Les délégués de l'Organisation de coopération et de développement économiques (OCDE), réunis à Paris, ont clos le programme de recherche consacré à l'eau par l'organisation depuis deux ans. Nourri par l'expérience de terrain des participants, ce programme a essentiellement porté sur le financement des services d'eau au niveau mondial et sur leur tarification. Première constatation, le financement est notablement insuffisant. Faute de moyens, la qualité des services se dégrade et les consommateurs sont de moins en moins disposés à payer. C'est un parfait cercle vicieux que l'OCDE aimerait aider à briser tout en apportant sa contribution au forum mondial d'Istanbul.
DES DONNÉES D'ANALYSE INCOMPLÈTES
Le constat de départ est sévère. Plus encore que d'un manque d'argent, les services d'eau souffrent d'une mauvaise gestion. Leurs coûts de fonctionnement devront impérativement être réduits. Or statistiques et données d'analyse manquent pour y parvenir. Il faudrait de même augmenter les sources principales de financement dites trois T : les tarifs, les taxes et les transferts... Mais comment justifier cette hausse sans chiffrage précis des besoins ?
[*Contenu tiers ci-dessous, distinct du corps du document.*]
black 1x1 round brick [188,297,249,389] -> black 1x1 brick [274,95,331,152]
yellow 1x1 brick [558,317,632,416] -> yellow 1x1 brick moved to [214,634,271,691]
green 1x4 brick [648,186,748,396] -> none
L'enjeu est grave. En 2008 et selon un rapport conjoint de l'Unicef et de l'OMS, près d'un milliard de personnes n'ont toujours pas un accès adéquat à l'eau potable, et 2,5 milliards à des installations d'assainissement appropriées. La Banque mondiale l'affirme : si la tendance actuelle se poursuit, les objectifs du Millénaire - réduire
de moitié, d'ici à 2015, le nombre de personnes privées d'accès à l'eau - ne seront pas atteints. Sauf sans doute en Chine.
Alors que la crise financière mondiale pourrait d'abord frapper les plus nécessiteux, comme l'a souligné Angel Gurria, secrétaire général de l'OCDE, les participants à la synthèse avaient choisi d'adopter un optimisme paradoxal et volontariste : « Depuis dix ans, s'est ainsi réjoui Loïc Fauchon, président du Conseil mondial de l'eau, la cause de l'eau a progressé. Trois sommets réunissant des chefs d'État ont été organisés ainsi qu'une exposition universelle. À Istanbul, 40 à 50 % du temps sera consacré au politique, 150 délégations ministé-rielles sont attendues, et les villes, à l'initiative de celle d'Istanbul, seront invitées à adhérer à un Urban Water Consensus destiné à souligner leur engagement au service de l'eau. »
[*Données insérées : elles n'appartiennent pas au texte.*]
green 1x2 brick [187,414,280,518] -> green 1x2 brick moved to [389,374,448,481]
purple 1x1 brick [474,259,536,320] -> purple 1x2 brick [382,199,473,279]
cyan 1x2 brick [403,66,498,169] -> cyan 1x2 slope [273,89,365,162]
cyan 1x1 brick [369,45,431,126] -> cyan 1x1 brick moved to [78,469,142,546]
La cause de l'eau progresserait si chacun prenait conscience, à partir de cas concrets, des bénéfices qui y sont associés en matière
de santé, d'éducation et de développement économique, a d'ailleurs rappelé le prince d'Orange Willem-Alexander des Pays-Bas, président du Conseil consultatif sur l'eau et l'assainissement auprès du secrétaire général des Nations unies. Une prise de conscience que l'OCDE recommande d'abord de favoriser, sans s'illusionner pour autant sur le fait que celle-ci ne suffira pas. Pour inciter les « ministères des Finances » à la générosité, les délégués sont persuadés que le secteur de l'eau devra se réformer. Non seulement lui faudra-t-il se soumettre à une planification financière stricte, mais encore devra-t-il enterrer les débats idéologiques et arbitrer les conflits d'usage.
DES PLANS D'ACTION PROMETTEURS
Le débat public/privé, note le rapport de synthèse, n'a pas lieu d'être. Il convient plutôt de s'intéresser aux moyens concrets de rendre les services nécessaires au meilleur rapport qualité/prix. Dans la même optique, il faut trouver les moyens les plus efficaces de répartir des ressources en eau de plus en plus rares.
Cela demandera une coordination plus efficace avec d'autres politiques : finance, énergie, agriculture, tourisme et gestion foncière notamment.
Autant d'objectifs, aussi généreux que généraux, néanmoins fort prometteurs s'ils se traduisent effectivement en plans d'actions, assortis de calendriers précis et contraignants pour atteindre des résultats chiffrés.